Nigeria, after Eight Years of Buhari’s Misrule

By Prisca O. Ihekwoaba

“Without initiative, leaders are simply workers in leadership positions,” – Bo Bennett.

Gen. Muhammadu Buhari, born in Daura in present-day Katsina State, driven by a lust for power and subjugation, imposed himself on Nigerians by overthrowing the democratically-elected government of then-President Shehu Shagari. He ruled Nigeria as a military dictator between 1984 and 1985. He was bereft of vision and initiative to move the country forward and   suffered an ignoble end as his ilk brought his dictatorial reign to an abrupt end.

His lust for power continued to flicker with the return to democratic rule in 1999.  From 2003, Gen. Buhari made several unsuccessful attempts to reinvent himself, saying severally that he had become a democrat.  Eventually, he found a political party, the All Progressives Congress (APC) which is an amalgam of opposition parties – to relaunch his ambition in 2014. By 2015, with the help of shrewd politicians and propaganda gurus, he was finally considered a lesser evil compared to the then-incumbent President Goodluck Jonathan. On the platform of APC, he defeated Jonathan.

The retired general became the first opposition leader to win a presidential election in Nigeria. In a whirlwind of campaign promises, he stoutly promised Nigerians security, a death knell to corruption and a buoyant economy. That was the tripod of his campaign. Almost seven years down the line, those cardinal promises appear a mirage.

Under Buhari,  Boko Haram has metamorphosed into a more dangerous terrorist group, and we now have the ISWAP. The marauding bandits that took over where killer herdsmen left off are more fiendish. They kill. They steal. They destroy. They kidnap. They collect ransoms. They hold the nation hostage, attacking security forces at will, while orchestrating mass abductions of schoolchildren. The bandits are implacable, irreligious and cold-blooded. Government’s pleas to them often fall on deaf ears. They reign supreme in the North.

## GIVEN DATA:
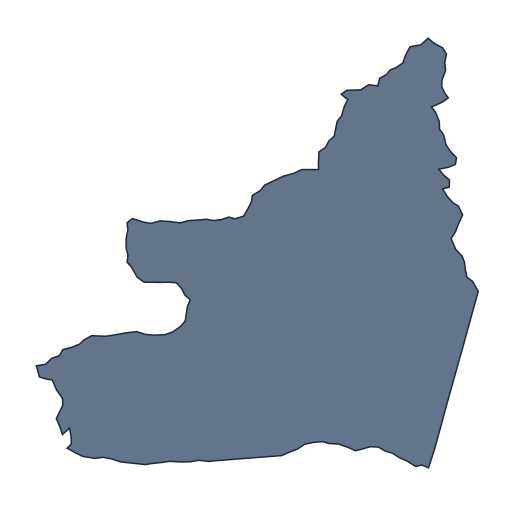 the district of Contenda, Paraná, Brazil, rotated 269°
{"feature_id": "56859067B27721261904697", "entity_name": "Contenda", "entity_type": "district", "adm_level": 2, "iso_a3": "BRA", "parent_name": "Brazil", "parent_adm1": "Paraná", "projection": "mercator", "projection_center": [-49.513, -25.7], "detail": "fine", "context": "isolated", "style": "filled", "palette": "slate", "viewbox_px": 512, "rotation_deg": 269, "n_neighbors": 0, "source": "geoboundaries", "source_scale": "gbopen_adm2", "svg_char_len": 2336}
<svg xmlns="http://www.w3.org/2000/svg" viewBox="0 0 512 512"><g transform="rotate(269 256 256)"><path d="M96.9,53.5L88.5,57.0L80.8,59.3L87.2,66.5L78.3,68.1L71.2,68.0L67.1,63.8L62.2,72.3L58.6,79.5L56.5,91.3L57.4,99.8L55.7,107.9L52.5,116.9L51.4,125.6L50.2,135.4L49.4,141.5L50.4,148.6L51.1,157.1L52.2,165.9L51.4,176.9L51.4,187.2L52.8,195.3L51.4,205.0L52.0,211.8L56.0,278.2L59.8,287.1L62.1,293.9L66.9,301.4L68.6,310.1L69.2,319.4L67.3,325.3L66.5,335.3L63.0,344.8L59.5,351.9L61.5,360.3L63.3,367.0L62.8,375.2L58.6,381.9L56.5,388.9L52.0,395.6L48.4,403.4L42.9,411.7L44.0,418.1L41.2,424.8L59.1,430.9L68.6,433.8L75.9,435.9L82.9,438.0L112.4,446.5L121.7,449.4L129.6,451.7L156.2,459.7L164.3,462.1L199.6,472.5L216.8,477.6L226.8,472.1L231.1,466.7L238.2,465.1L246.4,464.3L252.4,462.0L259.2,455.8L270.0,451.4L277.0,456.0L284.3,458.9L293.6,463.3L302.5,459.1L305.7,453.9L312.4,448.1L319.9,443.8L321.4,450.4L328.7,450.8L333.6,445.0L339.6,440.3L341.3,449.8L344.2,457.0L350.8,458.2L357.0,452.4L363.8,447.9L373.7,445.8L379.7,441.7L387.1,441.7L396.4,438.1L401.9,434.1L406.7,445.2L410.7,451.0L415.7,447.5L422.1,444.6L428.5,445.0L438.2,448.8L446.6,448.1L454.6,450.0L460.9,446.2L465.8,437.4L470.8,432.0L464.2,424.4L462.6,413.8L454.6,409.2L446.4,406.1L441.9,399.2L439.7,393.3L435.0,389.5L431.7,382.9L423.9,380.7L425.3,371.9L420.3,363.5L420.1,349.8L416.2,344.0L410.8,350.5L403.9,346.9L394.6,344.0L389.2,339.5L374.5,336.3L369.9,331.0L363.2,327.2L359.1,320.8L347.7,320.0L341.3,320.0L341.5,311.1L341.6,303.2L337.7,294.5L335.5,285.1L330.5,274.1L326.7,265.9L321.4,261.5L316.7,253.4L310.3,252.4L303.3,248.7L296.0,244.3L293.6,235.6L295.4,229.6L293.0,221.9L292.2,213.9L293.6,206.9L293.0,198.0L292.5,188.5L290.4,181.0L291.9,171.1L292.8,160.6L290.4,151.3L292.1,143.2L295.6,133.1L291.5,127.7L284.3,128.3L275.3,126.4L266.0,126.3L259.2,128.0L252.0,127.0L247.8,130.8L236.7,137.0L231.7,143.8L231.3,159.7L231.3,168.8L230.6,175.9L224.8,181.0L218.1,184.3L213.4,189.5L207.0,186.6L198.8,185.2L192.4,184.1L186.8,179.2L181.5,171.3L178.9,163.5L178.6,152.5L179.7,143.6L182.5,135.4L181.3,123.4L179.5,112.8L178.4,104.6L178.7,98.5L179.2,90.3L175.1,82.6L171.0,78.1L167.9,70.0L165.8,61.2L159.9,57.8L157.3,50.0L151.5,43.8L150.0,34.4L144.1,36.1L138.9,37.3L136.8,43.4L135.5,50.2L125.8,54.1L117.0,60.0L110.3,60.3L105.1,57.6L96.9,53.5Z" fill="#64748b" stroke="#1e293b" stroke-width="1.5"/></g></svg>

## TO DO:
Copy the whole opinion piece on Nigeria under Buhari from above, word for word.

## WRITTEN RESPONSE:
Nigeria, after Eight Years of Buhari’s Misrule

By Prisca O. Ihekwoaba

“Without initiative, leaders are simply workers in leadership positions,” – Bo Bennett.

Gen. Muhammadu Buhari, born in Daura in present-day Katsina State, driven by a lust for power and subjugation, imposed himself on Nigerians by overthrowing the democratically-elected government of then-President Shehu Shagari. He ruled Nigeria as a military dictator between 1984 and 1985. He was bereft of vision and initiative to move the country forward and   suffered an ignoble end as his ilk brought his dictatorial reign to an abrupt end.

His lust for power continued to flicker with the return to democratic rule in 1999.  From 2003, Gen. Buhari made several unsuccessful attempts to reinvent himself, saying severally that he had become a democrat.  Eventually, he found a political party, the All Progressives Congress (APC) which is an amalgam of opposition parties – to relaunch his ambition in 2014. By 2015, with the help of shrewd politicians and propaganda gurus, he was finally considered a lesser evil compared to the then-incumbent President Goodluck Jonathan. On the platform of APC, he defeated Jonathan.

The retired general became the first opposition leader to win a presidential election in Nigeria. In a whirlwind of campaign promises, he stoutly promised Nigerians security, a death knell to corruption and a buoyant economy. That was the tripod of his campaign. Almost seven years down the line, those cardinal promises appear a mirage.

Under Buhari,  Boko Haram has metamorphosed into a more dangerous terrorist group, and we now have the ISWAP. The marauding bandits that took over where killer herdsmen left off are more fiendish. They kill. They steal. They destroy. They kidnap. They collect ransoms. They hold the nation hostage, attacking security forces at will, while orchestrating mass abductions of schoolchildren. The bandits are implacable, irreligious and cold-blooded. Government’s pleas to them often fall on deaf ears. They reign supreme in the North.